▸ **PASSAGE SOURCE**:
====================
Lusungu Gondwe, un assistant de surveillance de la santé au centre de santé de Chilobwe à Blantyre, a déclaré : « Notre objectif est de garantir que tous les enfants soient vaccinés. En plus de l’hygiène, c’est le seul moyen efficace de protéger nos enfants. La poliomyélite n’a pas de remède, et une fois qu’elle frappe, il n’y a pas de retour en arrière. Il est donc de notre devoir à tous, hommes et femmes, de veiller à la protection de nos enfants. »

Engagement des autorités sanitaires

Selon la ministre de la Santé, Hon Khumbize Kandodo Chiponda, leur engagement indéfectible a permis de s’assurer qu’aucun enfant ne soit laissé sans vaccination. Ces individus dévoués ont joué un rôle crucial dans la réponse, comme elle l’a souligné lors de son discours à l’Assemblée mondiale de la santé en mai 2024.
====================
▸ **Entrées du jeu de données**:
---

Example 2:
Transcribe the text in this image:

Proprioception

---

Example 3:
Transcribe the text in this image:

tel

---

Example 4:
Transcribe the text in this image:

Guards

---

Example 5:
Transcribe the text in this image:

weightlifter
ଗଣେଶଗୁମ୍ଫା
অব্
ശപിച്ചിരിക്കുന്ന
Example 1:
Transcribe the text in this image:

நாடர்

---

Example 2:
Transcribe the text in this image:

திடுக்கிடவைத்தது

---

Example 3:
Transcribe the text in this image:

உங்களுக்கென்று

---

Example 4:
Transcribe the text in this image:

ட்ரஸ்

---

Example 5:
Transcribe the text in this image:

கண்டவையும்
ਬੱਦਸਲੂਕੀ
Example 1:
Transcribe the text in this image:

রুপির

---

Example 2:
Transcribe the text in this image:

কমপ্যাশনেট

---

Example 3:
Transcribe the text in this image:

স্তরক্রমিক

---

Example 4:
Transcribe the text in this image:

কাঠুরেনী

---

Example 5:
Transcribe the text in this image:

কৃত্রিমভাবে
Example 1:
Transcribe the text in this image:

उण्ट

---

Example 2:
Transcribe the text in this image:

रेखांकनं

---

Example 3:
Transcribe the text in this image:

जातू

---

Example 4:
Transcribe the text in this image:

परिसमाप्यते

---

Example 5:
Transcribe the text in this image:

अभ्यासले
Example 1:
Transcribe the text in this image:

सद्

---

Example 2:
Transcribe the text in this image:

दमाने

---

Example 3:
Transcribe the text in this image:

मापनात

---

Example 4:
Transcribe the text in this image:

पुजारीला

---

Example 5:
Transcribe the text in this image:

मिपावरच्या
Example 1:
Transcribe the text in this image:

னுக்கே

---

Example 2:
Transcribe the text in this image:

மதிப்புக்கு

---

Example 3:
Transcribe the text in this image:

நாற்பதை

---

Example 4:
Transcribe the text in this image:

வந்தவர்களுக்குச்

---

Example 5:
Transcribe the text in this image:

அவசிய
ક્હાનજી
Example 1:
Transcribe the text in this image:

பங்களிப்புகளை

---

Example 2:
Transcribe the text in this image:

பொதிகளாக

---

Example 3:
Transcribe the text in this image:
====================
▸ **TRAVAIL DEMANDÉ**:
Réécrivez sous forme de liste, s'il vous plaît, le paragraphe du passage source ci-dessus qui commence par « Lusungu Gondwe, un assistant », en gardant ses faits principaux.

▸ **CORRIGÉ**:
- Lusungu Gondwe est assistant de surveillance de la santé au centre de santé de Chilobwe, à Blantyre.
- L'objectif est que tous les enfants soient vaccinés.
- Avec l'hygiène, la vaccination est le seul moyen efficace de protéger les enfants.
- La poliomyélite n'a pas de remède, et ses effets sont irréversibles.
- Il revient donc à tous, hommes et femmes, de veiller à la protection des enfants.